Your job is to return every line in the data holding the string "contents".
-- LISTED ENTRIES follows --
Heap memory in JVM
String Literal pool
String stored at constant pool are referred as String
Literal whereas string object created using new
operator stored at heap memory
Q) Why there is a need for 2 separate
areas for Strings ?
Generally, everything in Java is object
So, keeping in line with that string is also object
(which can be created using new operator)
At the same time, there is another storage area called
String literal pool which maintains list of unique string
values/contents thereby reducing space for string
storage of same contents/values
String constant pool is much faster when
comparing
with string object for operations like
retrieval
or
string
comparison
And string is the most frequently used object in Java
-- LISTED ENTRIES concluded --
▶ **WRITTEN ANSWER**:
values/contents thereby reducing space for string
storage of same contents/values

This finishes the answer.